The result should be an exact copy of the lines from the one with "Identify the document" through the last line of the data below, both included.

Document layout analysis data
· · · · · · ·

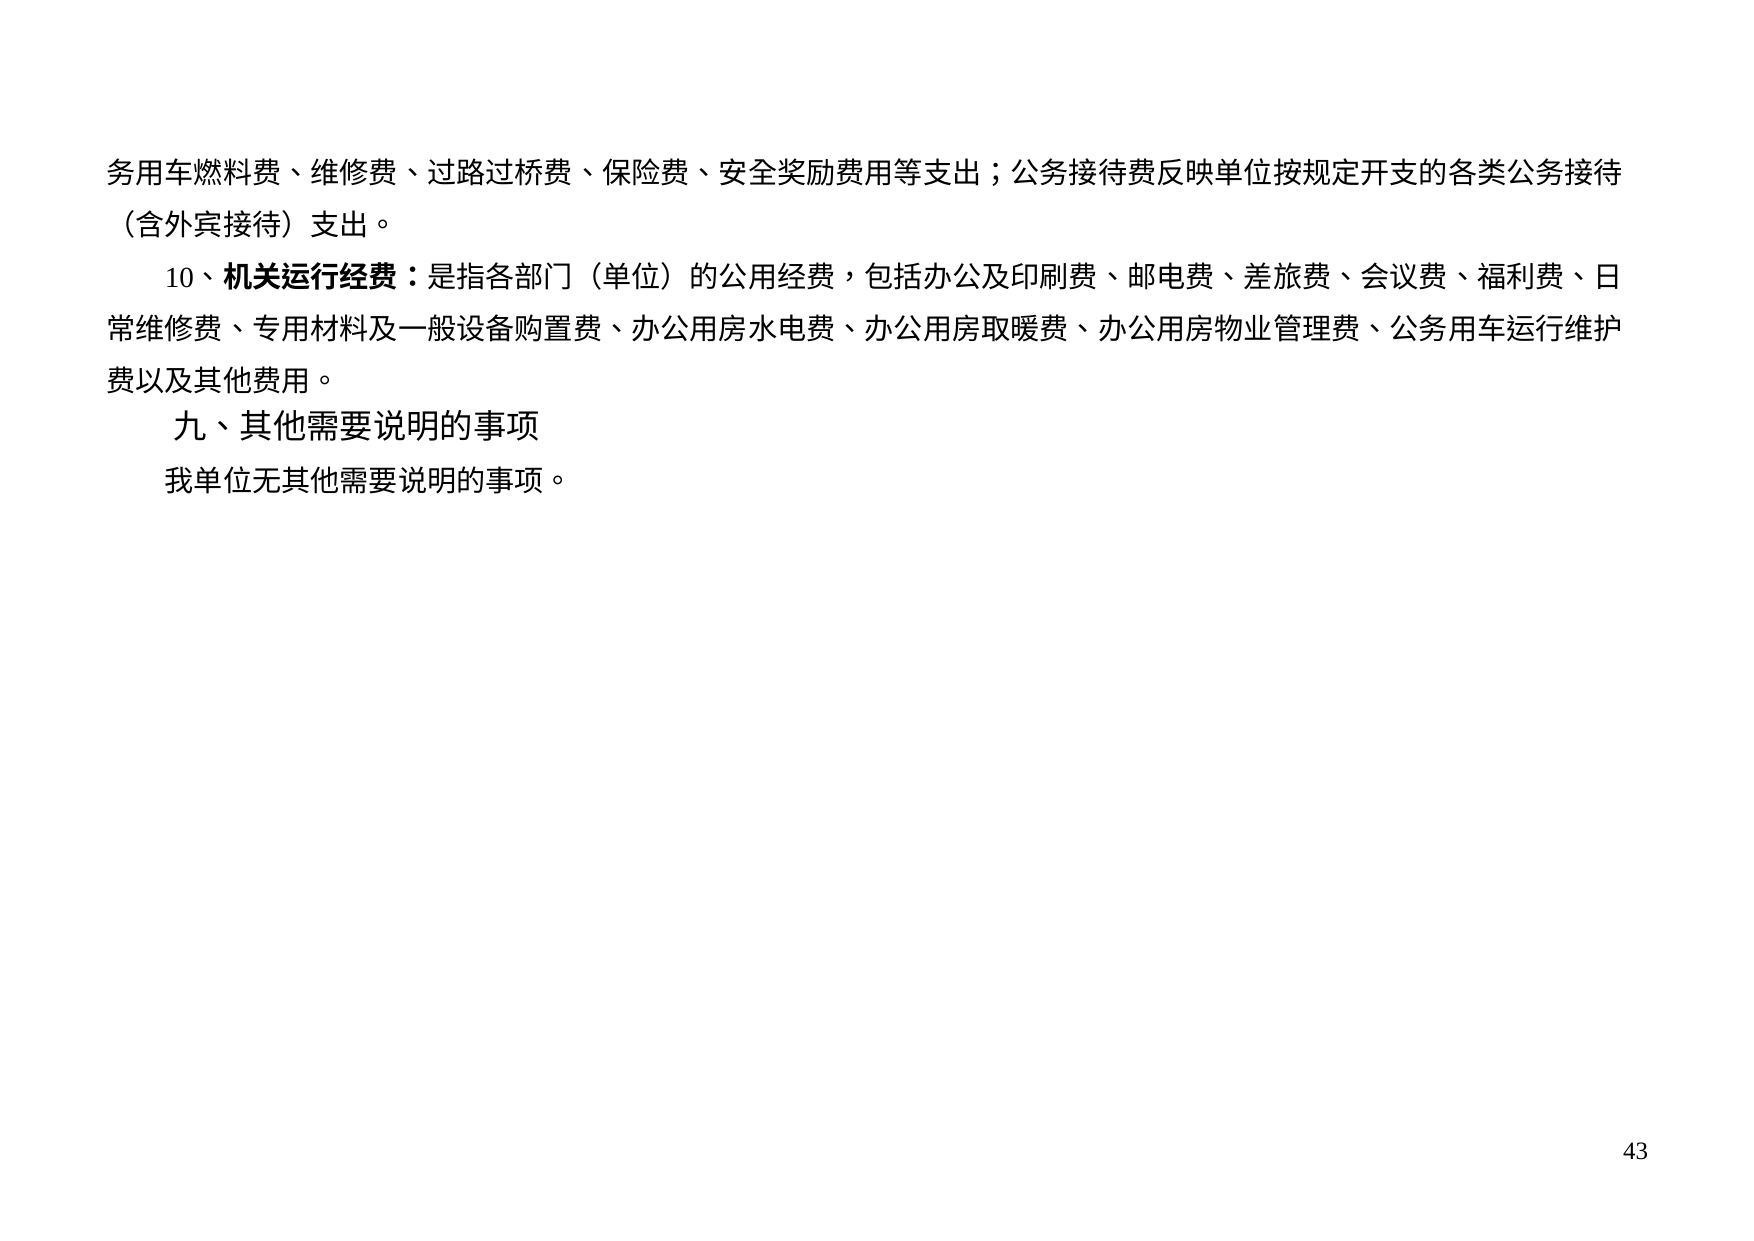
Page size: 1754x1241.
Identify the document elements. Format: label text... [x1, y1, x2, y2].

text 我单位无其他需要说明的事项。 [106, 450, 1648, 502]
text 九、其他需要说明的事项 [106, 403, 1648, 449]
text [106, 142, 1648, 246]
text 10、机关运行经费：是指各部门（单位）的公用经费，包括办公及印刷费、邮电费、差旅费、会议费、福利费、日常维修费、专用材料及一般设备购置费、办公用房水电费、办公用房取暖费、办公用房物业管理费、公务用车运行维护费以及其他费用。 [106, 246, 1648, 402]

· · · · · · ·

- [Result of this task]
Identify the document elements. Format: label text... [x1, y1, x2, y2].

text 我单位无其他需要说明的事项。 [106, 450, 1648, 502]
text 九、其他需要说明的事项 [106, 403, 1648, 449]
text [106, 142, 1648, 246]
text 10、机关运行经费：是指各部门（单位）的公用经费，包括办公及印刷费、邮电费、差旅费、会议费、福利费、日常维修费、专用材料及一般设备购置费、办公用房水电费、办公用房取暖费、办公用房物业管理费、公务用车运行维护费以及其他费用。 [106, 246, 1648, 402]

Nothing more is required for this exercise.